"ACORDA BRASILEIROS"
TAV projeto mais destruidor do capitalismo
[Portugal] Crônica da Jornada Contra o TGV
Realizou-se no dia 18 de dezembro, no Largo da Severa, Mouraria, em Lisboa, a “Jornada Contra o TGV”, uma sessão de debate e informação sobre "O projeto do Trem de Alta Velocidade em Portugal e a necessidade de o parar" e "Experiências de luta na Itália e no País Basco contra o TGV".
Cerca de 60 pessoas, de diversas partes do país animaram uma tarde de debate e informação em que as lutas contra o TGV no Vale de Susa, região de Turim, na Itália, e no País Basco, foram relatadas na primeira pessoa, através de companheiros e companheiras intervenientes nessas lutas.
Em particular, a luta contra o TGV, no País Basco, intimamente ligada às populações locais, as dificuldades da luta libertária, decorrentes da repressão brutal do Estado, potenciada pela atuação da ETA, foram comparadas com a luta no Vale de Susa, uma luta que dura já 20 anos, impedindo, de fato, a construção do TGV, pois as obras têm sido impedidas, há mais de cinco anos.
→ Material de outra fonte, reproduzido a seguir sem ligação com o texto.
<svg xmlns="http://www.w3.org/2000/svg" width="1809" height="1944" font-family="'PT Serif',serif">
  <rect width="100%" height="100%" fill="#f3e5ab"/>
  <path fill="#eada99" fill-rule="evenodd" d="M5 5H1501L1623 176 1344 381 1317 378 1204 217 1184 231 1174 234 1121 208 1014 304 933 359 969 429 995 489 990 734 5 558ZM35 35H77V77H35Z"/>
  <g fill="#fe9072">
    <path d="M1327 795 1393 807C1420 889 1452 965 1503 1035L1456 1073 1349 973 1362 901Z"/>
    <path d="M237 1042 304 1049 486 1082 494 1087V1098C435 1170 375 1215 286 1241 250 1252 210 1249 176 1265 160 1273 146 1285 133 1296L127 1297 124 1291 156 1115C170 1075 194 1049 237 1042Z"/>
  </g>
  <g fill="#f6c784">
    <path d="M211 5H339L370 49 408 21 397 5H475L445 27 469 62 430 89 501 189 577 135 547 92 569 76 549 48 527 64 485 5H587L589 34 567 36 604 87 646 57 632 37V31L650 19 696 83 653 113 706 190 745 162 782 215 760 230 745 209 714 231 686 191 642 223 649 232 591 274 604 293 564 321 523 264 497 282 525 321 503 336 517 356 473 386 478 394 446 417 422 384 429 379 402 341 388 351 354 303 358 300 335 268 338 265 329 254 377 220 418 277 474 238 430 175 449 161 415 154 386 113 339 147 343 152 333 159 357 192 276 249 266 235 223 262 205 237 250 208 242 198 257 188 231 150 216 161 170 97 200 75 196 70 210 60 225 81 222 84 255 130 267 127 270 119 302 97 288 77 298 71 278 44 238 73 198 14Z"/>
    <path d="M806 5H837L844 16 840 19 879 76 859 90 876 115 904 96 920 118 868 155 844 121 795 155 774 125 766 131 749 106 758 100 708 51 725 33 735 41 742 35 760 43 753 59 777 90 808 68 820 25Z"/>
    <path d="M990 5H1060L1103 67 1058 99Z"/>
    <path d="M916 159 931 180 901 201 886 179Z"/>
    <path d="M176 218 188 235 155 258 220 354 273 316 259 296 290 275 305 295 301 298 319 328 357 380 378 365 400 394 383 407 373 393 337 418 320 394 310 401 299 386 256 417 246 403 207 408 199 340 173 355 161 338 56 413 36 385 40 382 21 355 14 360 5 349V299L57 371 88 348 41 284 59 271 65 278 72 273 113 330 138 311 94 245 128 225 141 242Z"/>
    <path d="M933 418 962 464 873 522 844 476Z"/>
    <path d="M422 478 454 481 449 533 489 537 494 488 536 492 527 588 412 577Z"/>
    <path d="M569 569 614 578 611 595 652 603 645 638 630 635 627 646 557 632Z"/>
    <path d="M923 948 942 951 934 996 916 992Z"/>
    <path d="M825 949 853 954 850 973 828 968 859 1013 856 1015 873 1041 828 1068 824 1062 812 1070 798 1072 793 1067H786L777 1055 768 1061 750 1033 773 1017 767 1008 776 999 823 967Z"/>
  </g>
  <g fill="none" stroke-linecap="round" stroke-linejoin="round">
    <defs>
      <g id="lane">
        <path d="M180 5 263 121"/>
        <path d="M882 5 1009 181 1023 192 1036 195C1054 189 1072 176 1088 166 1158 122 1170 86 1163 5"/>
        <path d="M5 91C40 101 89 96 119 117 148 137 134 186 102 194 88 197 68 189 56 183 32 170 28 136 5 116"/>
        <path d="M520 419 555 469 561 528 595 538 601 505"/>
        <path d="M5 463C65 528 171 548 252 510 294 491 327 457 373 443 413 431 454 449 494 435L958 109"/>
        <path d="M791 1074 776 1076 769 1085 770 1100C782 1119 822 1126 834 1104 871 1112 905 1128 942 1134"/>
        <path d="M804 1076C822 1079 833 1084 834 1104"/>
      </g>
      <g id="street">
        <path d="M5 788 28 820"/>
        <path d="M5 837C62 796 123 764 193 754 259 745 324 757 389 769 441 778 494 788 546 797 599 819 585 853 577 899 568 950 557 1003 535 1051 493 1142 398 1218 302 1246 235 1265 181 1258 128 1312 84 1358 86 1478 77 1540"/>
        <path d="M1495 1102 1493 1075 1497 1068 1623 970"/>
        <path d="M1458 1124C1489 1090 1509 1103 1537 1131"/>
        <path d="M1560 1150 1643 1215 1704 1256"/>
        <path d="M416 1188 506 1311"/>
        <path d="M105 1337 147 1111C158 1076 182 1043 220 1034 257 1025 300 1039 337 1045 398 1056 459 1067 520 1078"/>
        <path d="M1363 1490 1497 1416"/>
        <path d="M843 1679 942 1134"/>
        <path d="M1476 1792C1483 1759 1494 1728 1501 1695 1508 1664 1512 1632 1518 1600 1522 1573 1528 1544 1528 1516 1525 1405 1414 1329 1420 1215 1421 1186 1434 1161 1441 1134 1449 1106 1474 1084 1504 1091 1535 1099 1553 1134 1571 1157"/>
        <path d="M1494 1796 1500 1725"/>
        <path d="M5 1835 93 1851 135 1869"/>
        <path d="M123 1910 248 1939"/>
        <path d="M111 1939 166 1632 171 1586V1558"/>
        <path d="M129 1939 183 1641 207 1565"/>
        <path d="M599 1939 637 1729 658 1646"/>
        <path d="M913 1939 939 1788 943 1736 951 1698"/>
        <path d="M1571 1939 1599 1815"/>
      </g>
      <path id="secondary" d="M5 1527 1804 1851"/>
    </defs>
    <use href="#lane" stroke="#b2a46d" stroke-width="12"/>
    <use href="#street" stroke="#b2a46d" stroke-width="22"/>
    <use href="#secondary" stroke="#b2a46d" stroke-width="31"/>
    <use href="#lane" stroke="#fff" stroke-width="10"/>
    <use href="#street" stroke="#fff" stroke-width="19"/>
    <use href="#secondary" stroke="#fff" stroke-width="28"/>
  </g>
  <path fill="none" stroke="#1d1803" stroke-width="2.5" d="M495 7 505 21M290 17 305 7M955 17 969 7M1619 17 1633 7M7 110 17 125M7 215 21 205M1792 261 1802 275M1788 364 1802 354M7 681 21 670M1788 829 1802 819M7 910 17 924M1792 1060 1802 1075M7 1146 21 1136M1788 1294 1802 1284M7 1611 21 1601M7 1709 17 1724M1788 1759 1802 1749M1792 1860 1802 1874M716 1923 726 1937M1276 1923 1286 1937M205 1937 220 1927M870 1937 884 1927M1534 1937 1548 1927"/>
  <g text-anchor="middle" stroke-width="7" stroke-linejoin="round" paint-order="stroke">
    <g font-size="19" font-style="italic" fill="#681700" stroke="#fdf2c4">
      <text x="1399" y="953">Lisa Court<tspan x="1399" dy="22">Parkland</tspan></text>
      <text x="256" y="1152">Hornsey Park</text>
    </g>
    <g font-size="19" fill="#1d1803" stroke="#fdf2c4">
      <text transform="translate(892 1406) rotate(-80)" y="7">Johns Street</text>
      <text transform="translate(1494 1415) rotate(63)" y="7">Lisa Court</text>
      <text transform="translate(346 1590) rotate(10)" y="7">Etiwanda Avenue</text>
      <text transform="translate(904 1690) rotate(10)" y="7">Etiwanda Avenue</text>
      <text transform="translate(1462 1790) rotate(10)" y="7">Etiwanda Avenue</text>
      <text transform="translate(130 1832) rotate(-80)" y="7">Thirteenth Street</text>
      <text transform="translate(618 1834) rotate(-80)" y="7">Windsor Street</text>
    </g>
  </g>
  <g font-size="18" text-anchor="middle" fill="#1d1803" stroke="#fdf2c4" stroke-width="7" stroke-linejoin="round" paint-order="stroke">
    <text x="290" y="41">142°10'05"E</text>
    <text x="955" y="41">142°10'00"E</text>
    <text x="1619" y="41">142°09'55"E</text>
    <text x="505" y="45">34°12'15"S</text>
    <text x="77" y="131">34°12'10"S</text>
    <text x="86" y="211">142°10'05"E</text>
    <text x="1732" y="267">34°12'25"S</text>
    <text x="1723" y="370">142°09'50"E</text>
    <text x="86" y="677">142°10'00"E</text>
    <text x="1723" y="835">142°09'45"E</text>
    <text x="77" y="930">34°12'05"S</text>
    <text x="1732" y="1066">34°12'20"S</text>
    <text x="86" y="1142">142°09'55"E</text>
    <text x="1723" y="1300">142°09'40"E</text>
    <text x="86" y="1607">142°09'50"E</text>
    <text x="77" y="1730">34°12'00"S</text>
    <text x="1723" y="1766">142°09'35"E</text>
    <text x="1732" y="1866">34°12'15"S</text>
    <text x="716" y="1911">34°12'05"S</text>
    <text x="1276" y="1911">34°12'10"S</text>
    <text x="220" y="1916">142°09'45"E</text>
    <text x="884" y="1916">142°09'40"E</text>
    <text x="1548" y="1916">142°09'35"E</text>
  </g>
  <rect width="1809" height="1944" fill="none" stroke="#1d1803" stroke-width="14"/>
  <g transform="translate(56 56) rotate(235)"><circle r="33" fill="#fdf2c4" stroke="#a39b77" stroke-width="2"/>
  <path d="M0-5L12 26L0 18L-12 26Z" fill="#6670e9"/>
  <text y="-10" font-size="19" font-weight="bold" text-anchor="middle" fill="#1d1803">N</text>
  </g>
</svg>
Uma luta exemplar, já que as populações têm se organizado de forma libertária, informal, sem controle de nenhuma espécie, aí residindo a sua força e eficácia, segundo os companheiros italianos.
Outro aspecto interessante na riqueza desta luta é como ela transbordou o Vale de Susa e como se interligou numa rede de apoio-mútuo com outras lutas em toda a Itália, seja contra a energia nuclear, seja no âmbito antimilitarista ou contra incineradoras (lixões) e outras mais.
A luta expande-se assim como o TGV. Atualmente uma luta inicia-se em Stuttgart, na Alemanha. E o projeto do TGV atravessou oceanos e promete instalar-se no Brasil, ligando o Rio de Janeiro a São Paulo e Campinas (http://www.tavbrasil.gov.br/). Quando este projeto bilionário estiver implantado, o Brasil será o único país da América do Sul a ter um trem de alta velocidade.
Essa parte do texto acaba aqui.